Copy out all the records with "collection date" swapped for "date collected" wherever it occurs, keeping everything else the same and leaving out the pictures.
______________________________
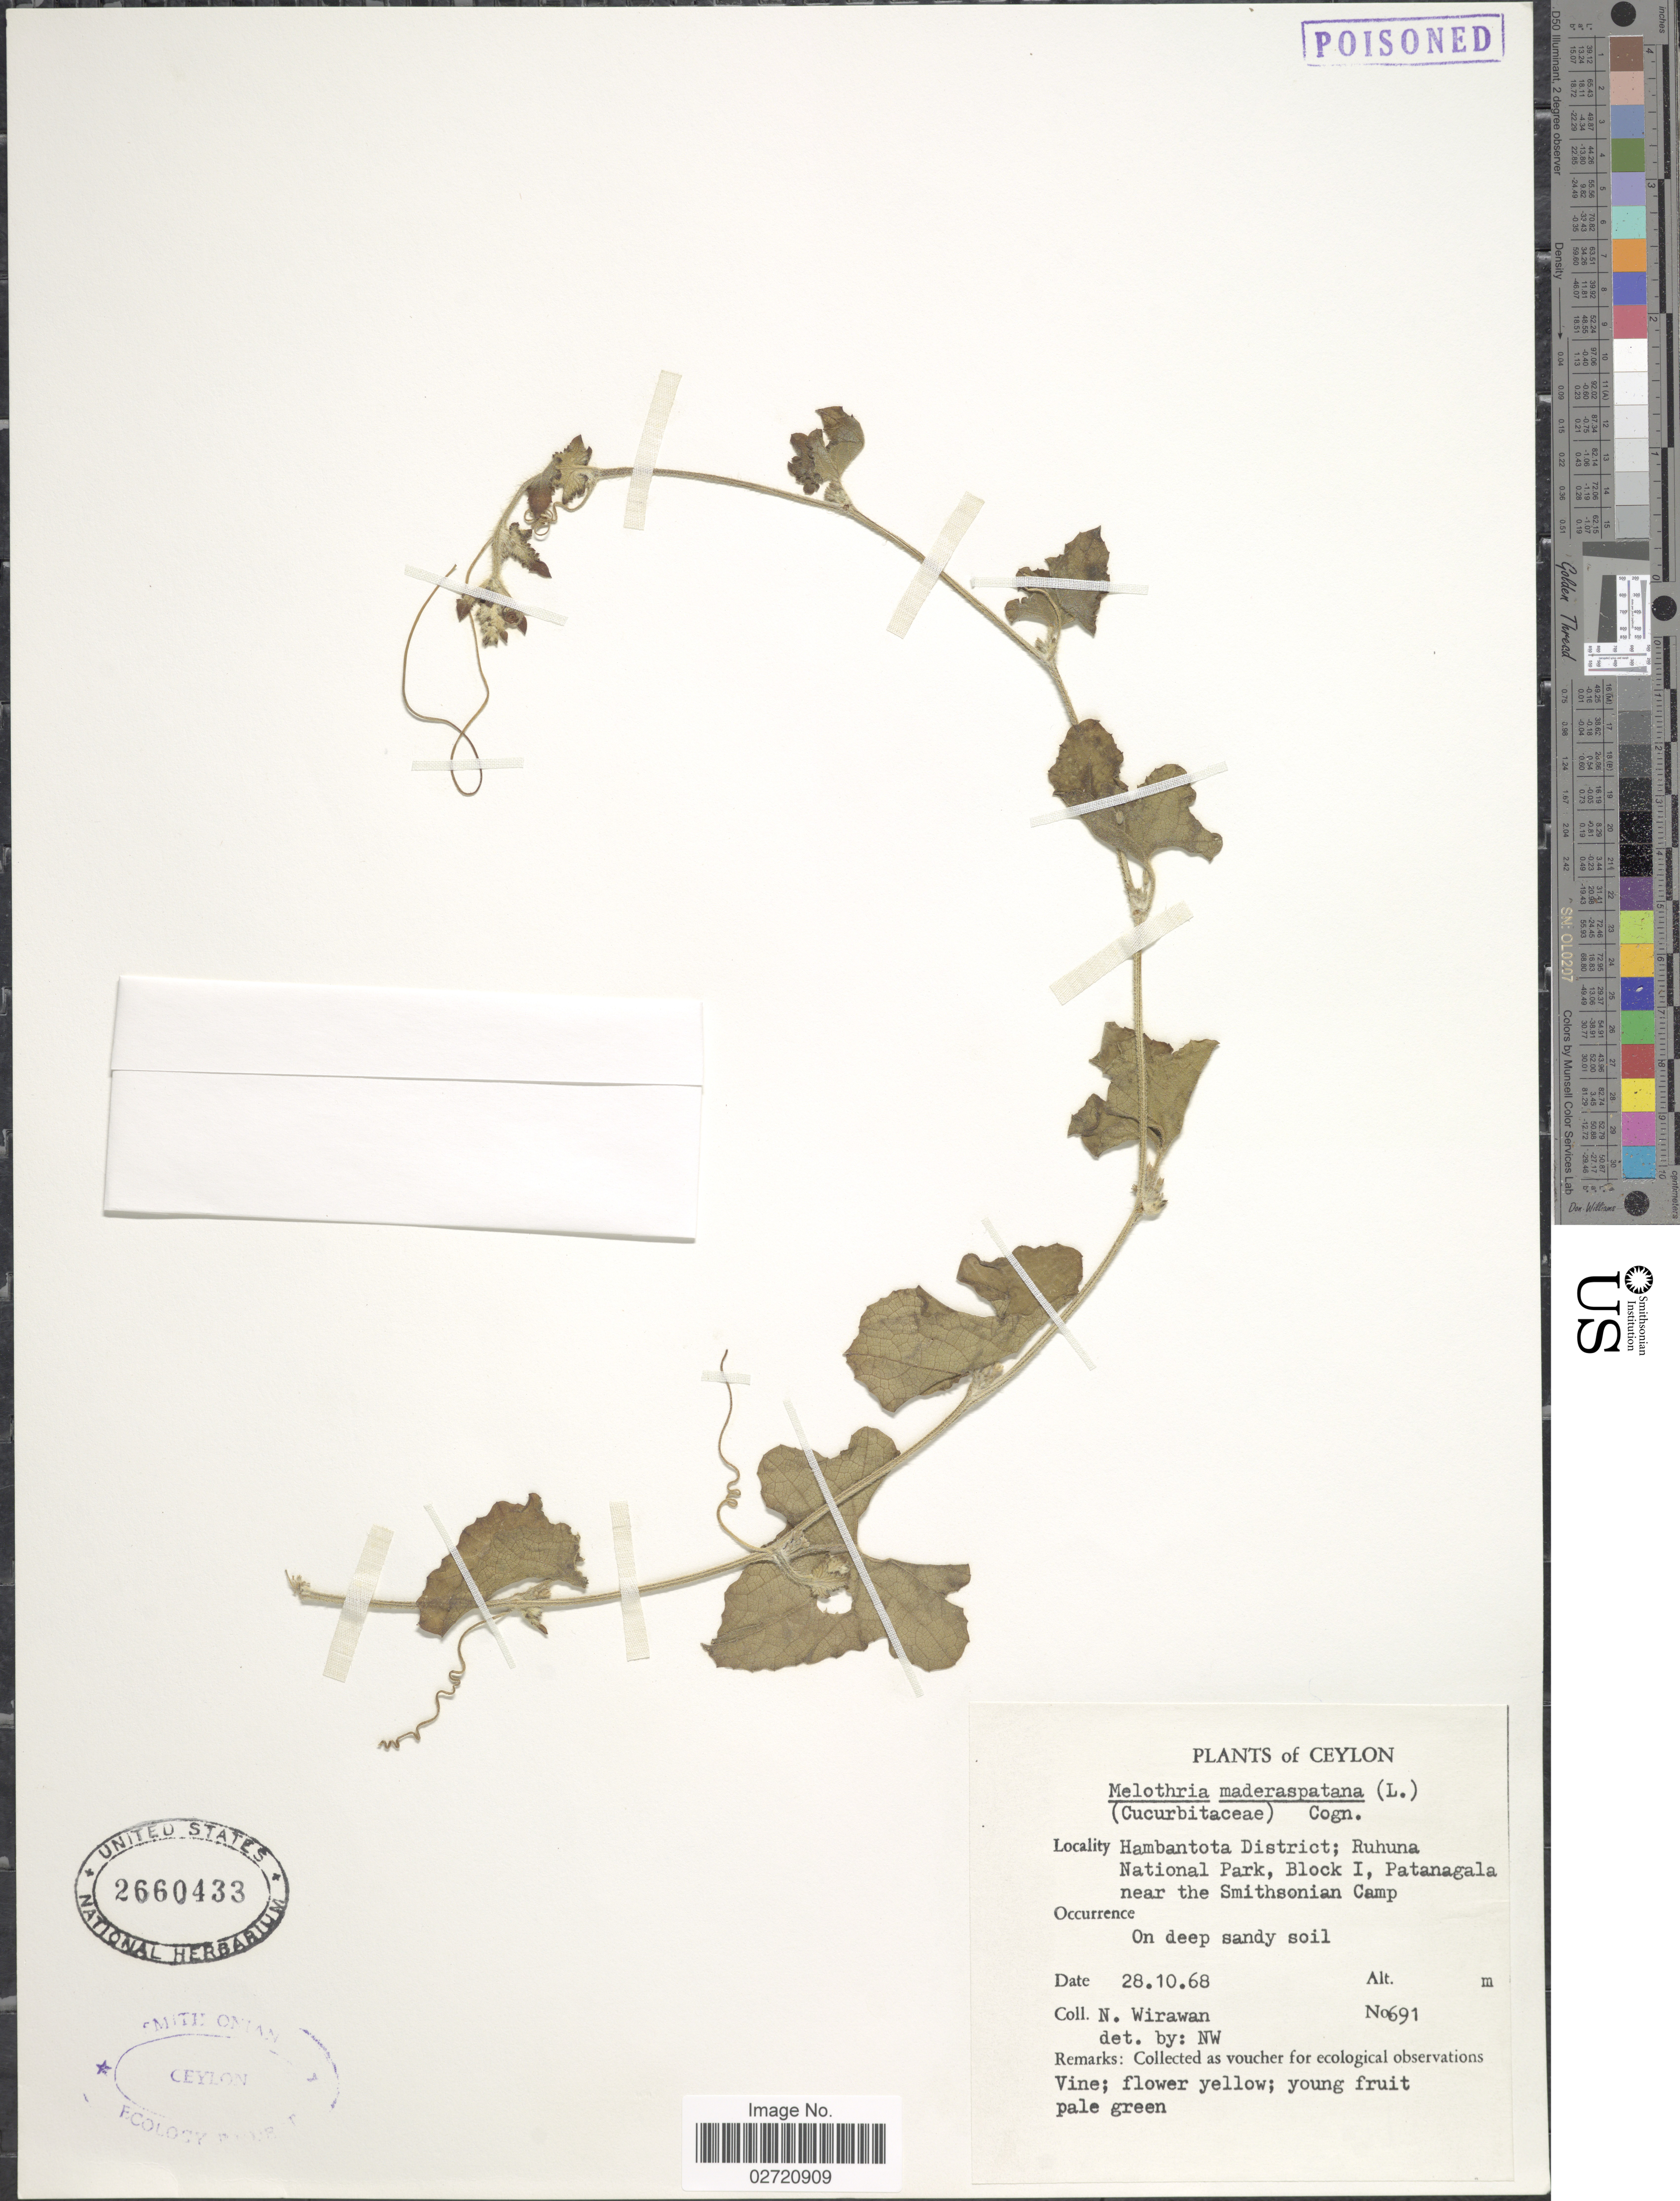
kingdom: Plantae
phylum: Tracheophyta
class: Magnoliopsida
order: Cucurbitales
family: Cucurbitaceae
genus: Cucumis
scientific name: Cucumis maderaspatanus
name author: L.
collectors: N. Wirawan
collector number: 691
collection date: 1968-10-28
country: Sri Lanka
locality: Ceylon, Hambantota District; Ruhuna National Park, Block I, Patanagala near the Smithsonian Camp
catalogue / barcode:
______________________________
■ THE OUTPUT
kingdom: Plantae
phylum: Tracheophyta
class: Magnoliopsida
order: Cucurbitales
family: Cucurbitaceae
genus: Cucumis
scientific name: Cucumis maderaspatanus
name author: L.
collectors: N. Wirawan
collector number: 691
date collected: 1968-10-28
country: Sri Lanka
locality: Ceylon, Hambantota District; Ruhuna National Park, Block I, Patanagala near the Smithsonian Camp
catalogue / barcode:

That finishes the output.